WE’RE walking up the Royal Mile, my mate and I, when suddenly he has a thought.
He says he tuned into the last series of Skins, mostly, because he’s got a soft spot for actress Freya Mavor and, with Punk Rock starring her Skins co-star Will Merrick, and with Freya being an Edinburgh girl and all that... well, my pal’s thinking she might just be heading along to see the play too.
In your dreams, I say.
Merrick must have read his mind, though, for not only had he reserved us nice seats in the front row, he’d also placed us right next to you know who.
Cute though she is, neither of us were distracted by Freya for long – and that’s down to how utterly absorbing Simon Stephens’ play is.
Described as The History Boys meet Skins, this claustrophobic and intense tale of grammar school kids preparing for A-levels works on so many levels.
The action starts against the backdrop of the towering upper school library stacks.
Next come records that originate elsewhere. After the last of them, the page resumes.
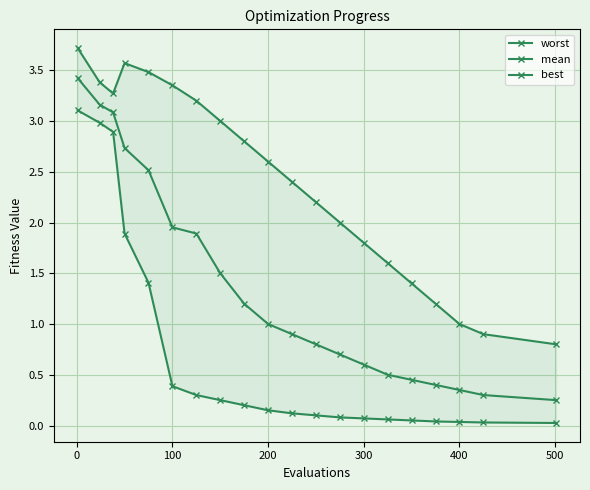

Reading left to right, list all the values displayed in this chart.

worst: 3.7	3.4	3.3	3.6	3.5	3.4	3.2	3.0	2.8	2.6	2.4	2.2	2.0	1.8	1.6	1.4	1.2	1.0	0.9	0.8
mean: 3.4	3.2	3.1	2.7	2.5	2.0	1.9	1.5	1.2	1.0	0.9	0.8	0.7	0.6	0.5	0.5	0.4	0.3	0.3	0.2
best: 3.1	3.0	2.9	1.9	1.4	0.4	0.3	0.2	0.2	0.1	0.1	0.1	0.1	0.1	0.1	0.1	0.0	0.0	0.0	0.0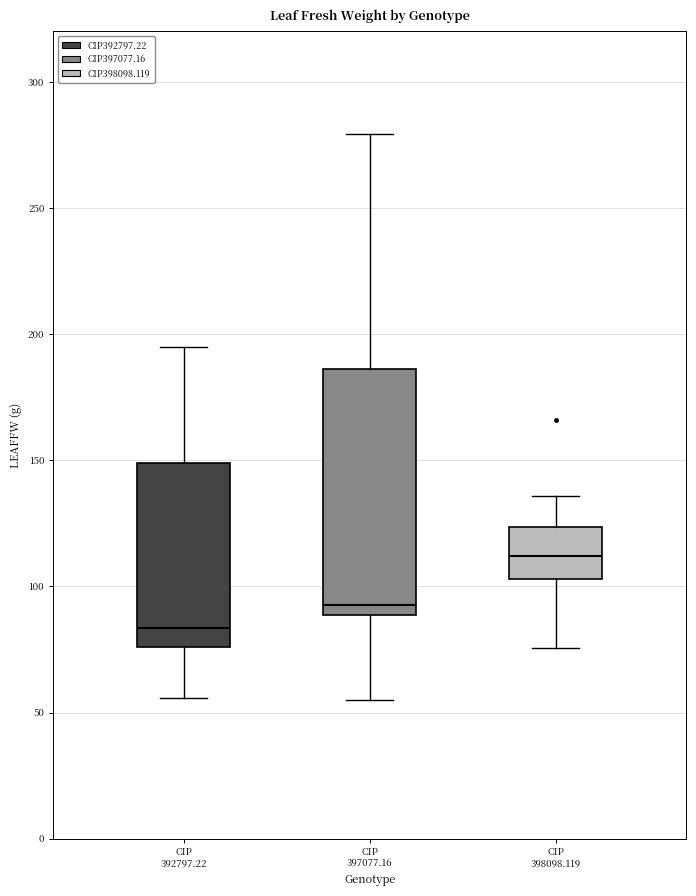

Which box has the highest median line?

CIP 398098.119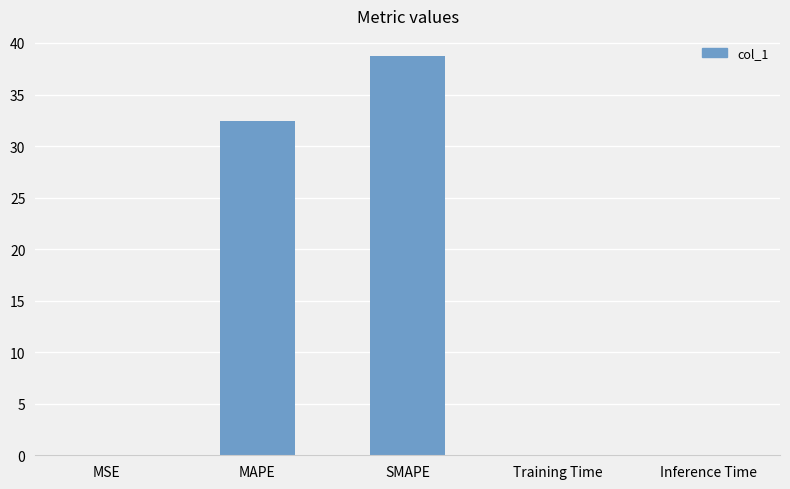

How many categories are shown in the chart?

5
First we meet the fairly awkward William (Merrick) and then new-girl Lily (Serena Jenkins) is introduced. The pair have an instant rapport, and William thinks that he might be “in there” with his sexy, worldly wise new friend.
Unfortunately for him, he read the situation wrong and soon discovers that she’s already dating one of his circle, much to his annoyance.
The pair form part of a gang that comprises four boys and three girls – and these supporting characters are no less finely-drawn.
There’s Paddy Fleming as the schizoid bully Chadwick, Wesley Lineham as his nerdy nemesis Bennett, Joel Edward Banks as the handsome, hockey-playing Nicholas, the bookish Tanya, played by Philippa Brown, and Olivia Duffin’s brassy, unclassy Cissy.
At first it’s the usual high school hi-jinks we see, but the action steps up to a whole new level as pre-exam stress begins to boil over and something more sinister starts simmering.
To give away any more would spoil the fun for anyone who hasn’t seen the play – suffice to say, what starts off as some sort of adult version of Grange Hill ends up quite dark and twisted.
Merrick, who shot to fame playing farmer boy Alo Creevey in Skins, is outstanding in the lead role as we witness his character’s gradual change from silly schoolboy to angry, disturbed young man.
Overall, however, the entire cast excel in what is a chilling, superbly written piece of theatre.